Los egipcios, armados con cimitarras, con puñales, cargaron entonces contra el gigante de bronce; pero éste se desvaneció ante los ojos de sus enemigos, con tanta presteza que ni siquiera lograron alcanzarle los haces de luz de las linternas.
Dos egipcios se desplomaron al suelo como leños, antes de que pudieran darse cuenta de que Doc Savage había atacado por aquel lado a sus enemigos.
Eso colmó la medida. La cosa tocaba ya los límites de lo sobrenatural.
Porque era increíble que un ser de carne y hueso pudiera moverse con tal rapidez.
—¡Wallah! —gimió uno de los egipcios. ¡Es un run… un espíritu!
Quizá los otros pensaron otro tanto. O tal vez carecían del valor necesario para entablar una verdadera lucha.
Donde ellos se mostraban bravos y empleaban sus procedimientos de lucha, era cuando luchaban en la proporción de diez contra uno, y en una calle oscura y desierta.
Huyeron, pues, dispersándose por todas las avenidas de las catacumbas, trazando con los rayos vacilantes de luz sus linternas dibujos fantásticos.
Uno de los egipcios, menos ágil, se quedó detrás de sus compañeros, y lanzó de pronto un agudo chillido de terror al sentir que unos dedos semejantes a cables de acero, se enroscaban a su garganta.
Y un golpe en una sien le privaba de sentido.
Los otros no podían correr mucho más, pero, de todos modos, se esforzaban en intentarlo.
Delante de los fugitivos, a bastante distancia, lucía un osado rayo de luz de una linterna. Era la linterna de Pasha Bey, el maestro de asesinos.

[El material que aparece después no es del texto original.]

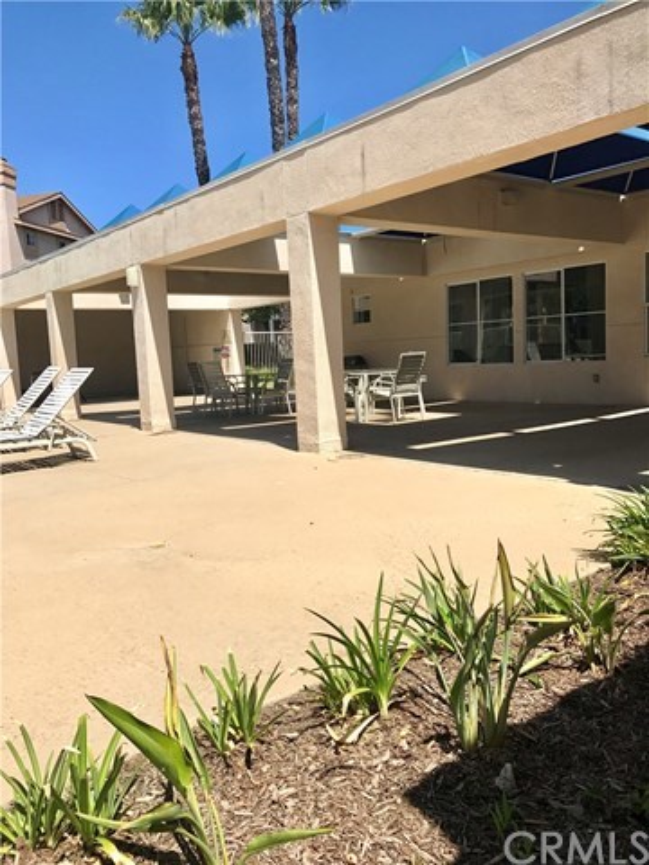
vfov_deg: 63.4
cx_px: 324
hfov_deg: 49.7
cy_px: 432
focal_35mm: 28
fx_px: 700
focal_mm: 3.99
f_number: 1.8
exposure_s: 1/2994
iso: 20
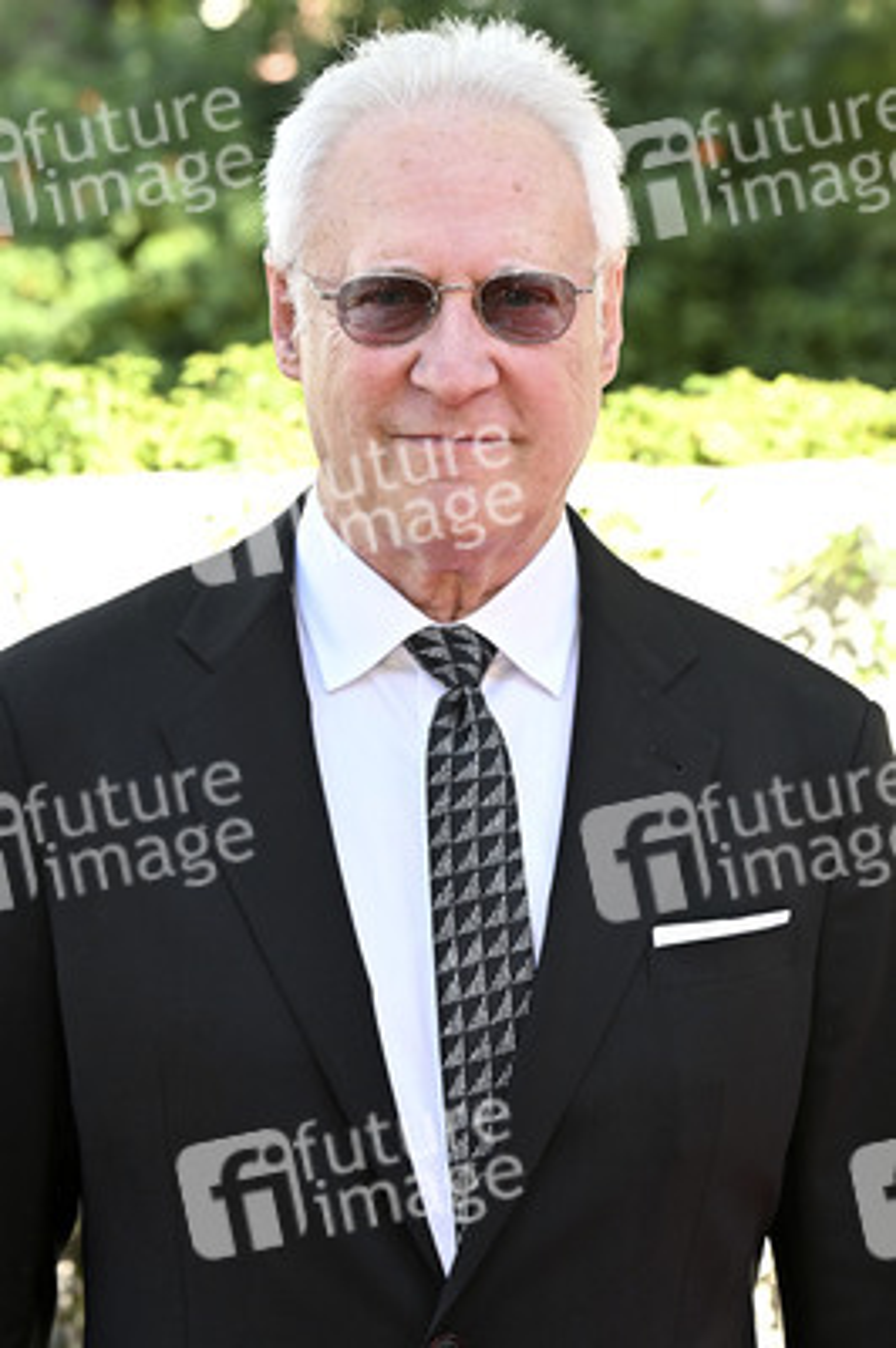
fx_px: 4712
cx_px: 448
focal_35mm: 126
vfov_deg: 16.3
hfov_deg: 10.9
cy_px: 674
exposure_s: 1/320
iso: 640
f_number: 5.6
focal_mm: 84
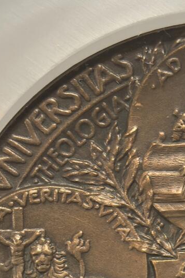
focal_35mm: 188
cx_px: 234
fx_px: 1451
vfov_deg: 10.8
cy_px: 331
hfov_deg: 7.2
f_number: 2
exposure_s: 1/50
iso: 160
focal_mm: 6.98
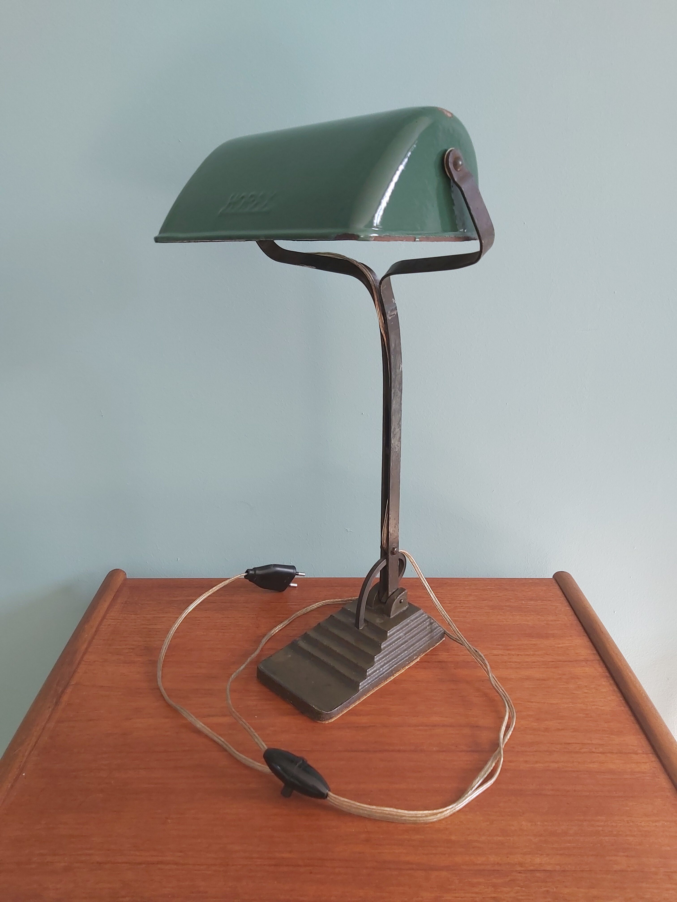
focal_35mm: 26
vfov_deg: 67.3
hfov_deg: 53.1
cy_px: 451
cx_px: 338
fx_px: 678
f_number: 1.7
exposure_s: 1/50
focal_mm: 3.92
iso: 80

¡Maestro de asesinos y maestro de prudentes también! Él sabía enseguida cuándo era prudente entablar batalla y cuándo había que huir. Por eso, en esta ocasión, había cogido una delantera muy grande a sus compañeros.
Ahora ya sabía que Long Tom era uno de los que componían el grupo de cinco ayudantes de Doc Savage.

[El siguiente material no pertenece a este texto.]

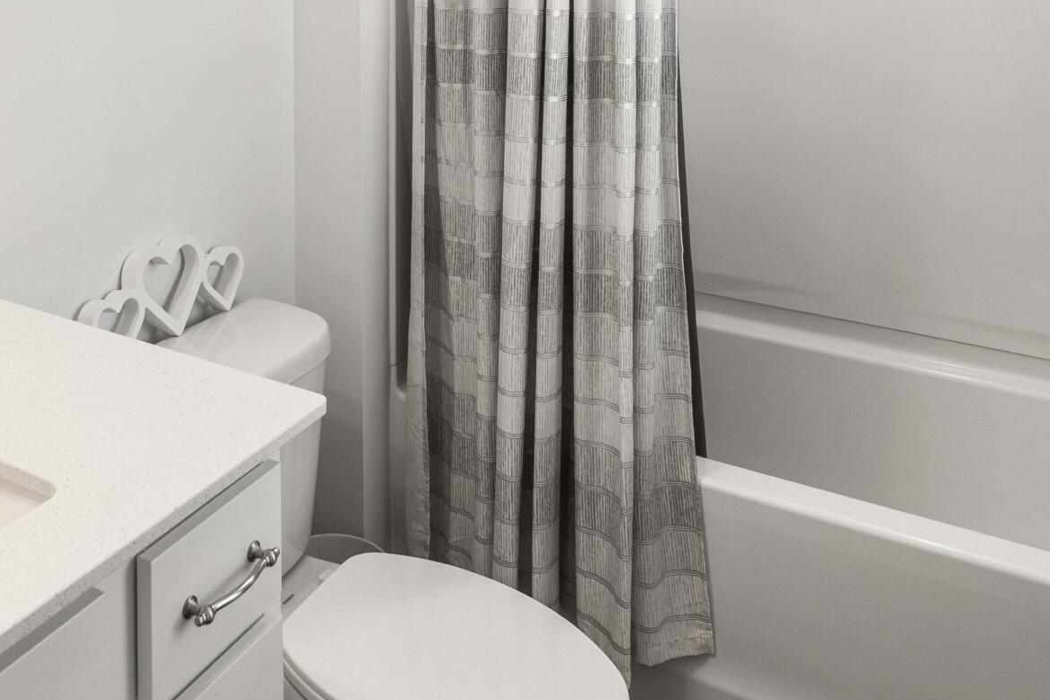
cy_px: -85
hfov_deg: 51.5
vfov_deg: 32.1
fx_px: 1050
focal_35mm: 36
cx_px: 298
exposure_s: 1/15
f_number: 8
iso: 800
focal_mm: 14
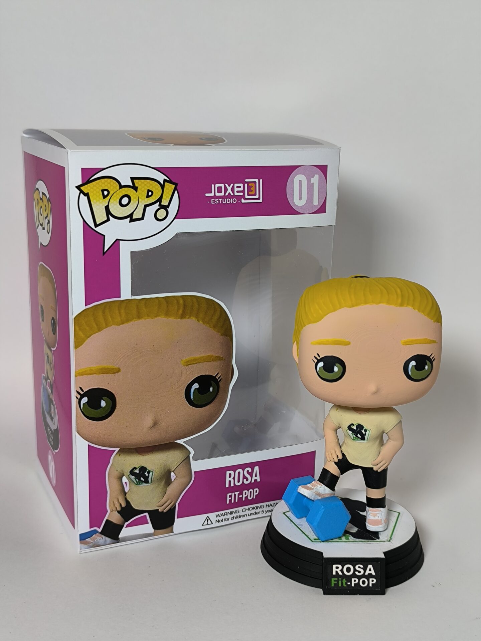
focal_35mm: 46
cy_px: 320
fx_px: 852
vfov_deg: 41.2
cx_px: 240
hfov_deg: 31.5
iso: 160
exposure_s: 1/100
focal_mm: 6.14
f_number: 1.65
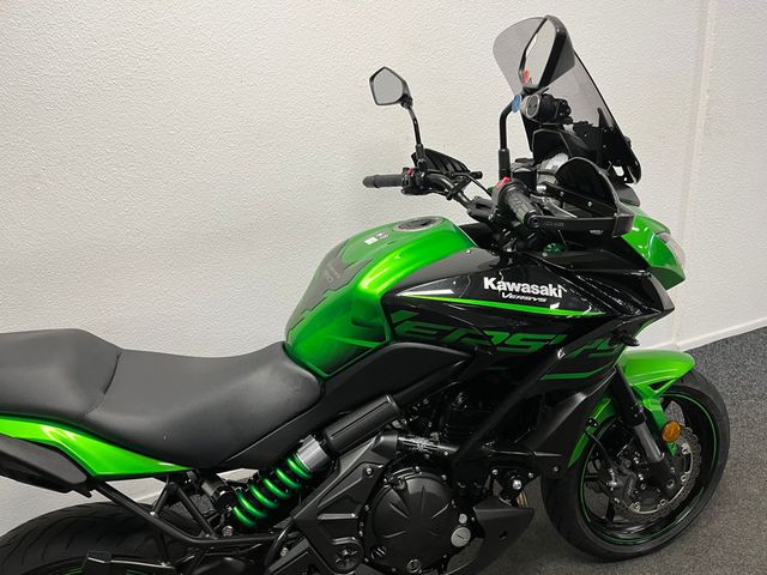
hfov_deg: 67.3
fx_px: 576
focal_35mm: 26
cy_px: 288
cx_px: 384
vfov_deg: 53.1
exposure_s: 1/50
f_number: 1.6
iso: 64
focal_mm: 5.1
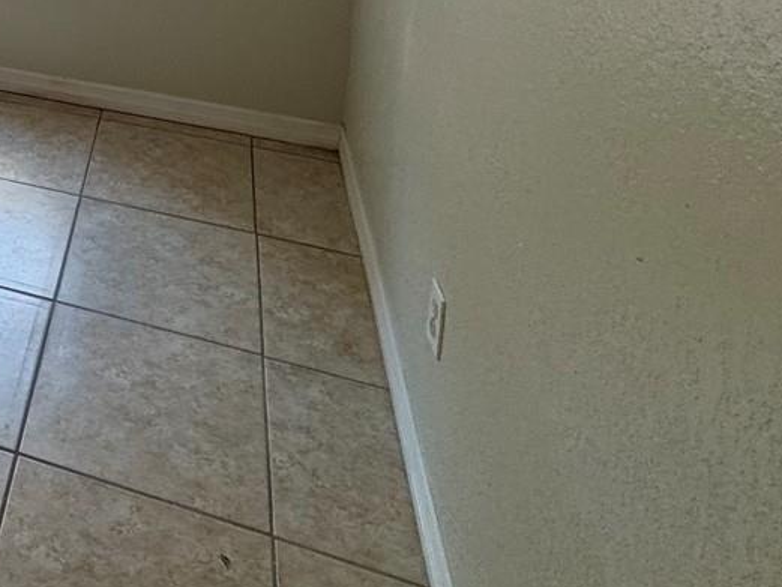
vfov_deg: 26.7
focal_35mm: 43
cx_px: -168
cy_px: -233
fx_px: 972
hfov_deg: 34.5
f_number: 2.2
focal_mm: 2.22
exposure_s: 1/120
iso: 50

¡Y lo pagaría caro! Lo pagaría caro, tan pronto como Pasha Bey pudiera ir a toda prisa a la calle de las inmediaciones de la plaza de Mehemet Alí, a verle.
El grupo de fugitivos egipcios pasó una de las puertas de piedra que cerraban de vez en cuando las galerías de las catacumbas. El último de los fugitivos cerró la losa de golpe.
La losa de piedra giraba sobre goznes de hierro enormes, y era sujetada, además, por medio de una gran barra de hierro. Y el egipcio puso la barra.
—¡Wallah!! —gritó luego, en tono de triunfo—. ¡Por la vida de mi padre, estamos salvados! ¡El gigante de bronce y ese otro al que hemos querido asesinar no podrán escapar jamás de aquí! ¡No hay más salida que ésta, de las catacumbas!
De todos modos, el grupo de fugitivos continuó corriendo cuanto podían.